___ INFORMATION SHOWN
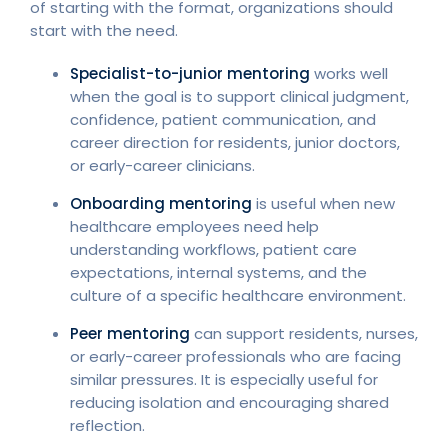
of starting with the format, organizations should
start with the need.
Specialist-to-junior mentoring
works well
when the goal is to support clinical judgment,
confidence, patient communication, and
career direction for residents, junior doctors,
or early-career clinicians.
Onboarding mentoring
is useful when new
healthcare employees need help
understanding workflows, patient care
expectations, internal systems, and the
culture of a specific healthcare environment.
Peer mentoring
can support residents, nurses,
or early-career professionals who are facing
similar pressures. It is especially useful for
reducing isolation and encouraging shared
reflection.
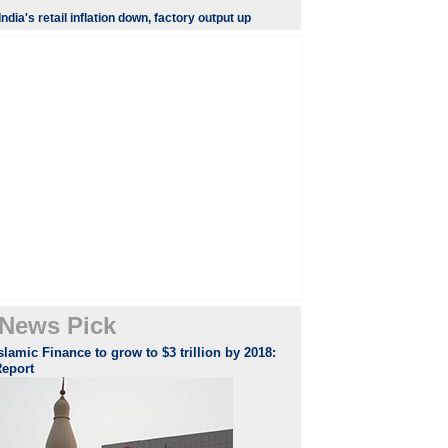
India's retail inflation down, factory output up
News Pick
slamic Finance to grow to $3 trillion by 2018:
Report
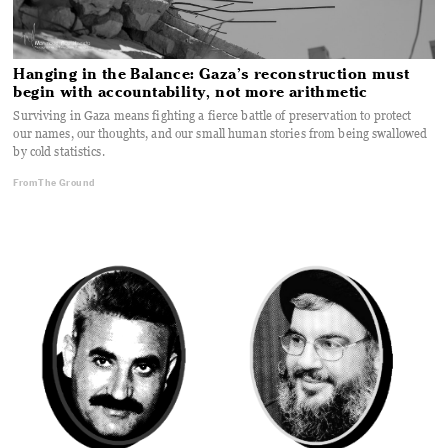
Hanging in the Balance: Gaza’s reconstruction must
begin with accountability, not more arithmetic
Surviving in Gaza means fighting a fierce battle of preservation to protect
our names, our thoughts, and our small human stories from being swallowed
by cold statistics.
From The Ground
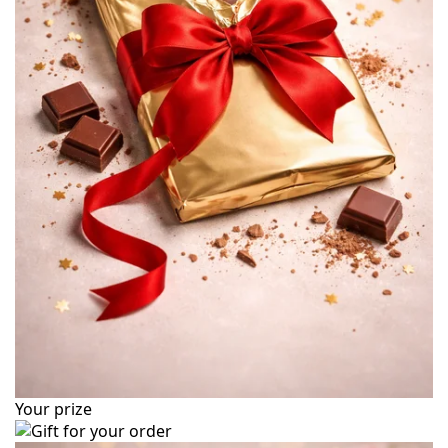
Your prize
______
___ INFORMATION SHOWN
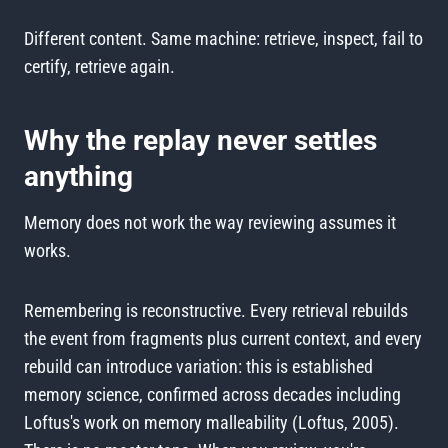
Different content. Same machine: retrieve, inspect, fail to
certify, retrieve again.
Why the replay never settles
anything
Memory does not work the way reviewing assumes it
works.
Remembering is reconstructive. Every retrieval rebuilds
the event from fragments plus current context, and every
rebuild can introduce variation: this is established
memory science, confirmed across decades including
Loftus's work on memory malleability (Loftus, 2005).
______
___ INFORMATION SHOWN
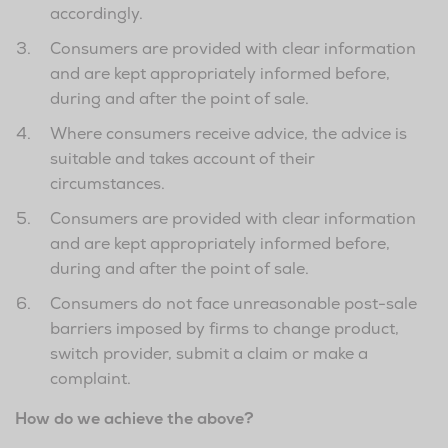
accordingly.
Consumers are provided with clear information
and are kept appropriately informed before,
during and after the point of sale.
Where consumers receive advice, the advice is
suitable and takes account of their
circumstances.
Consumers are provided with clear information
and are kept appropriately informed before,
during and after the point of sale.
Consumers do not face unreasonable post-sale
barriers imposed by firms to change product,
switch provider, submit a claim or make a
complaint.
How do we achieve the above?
______
§ WHAT THE TASK ASKS
Extract all lines of the records above that include "junior".

§ TASK RESULT
Specialist-to-junior mentoring
career direction for residents, junior doctors,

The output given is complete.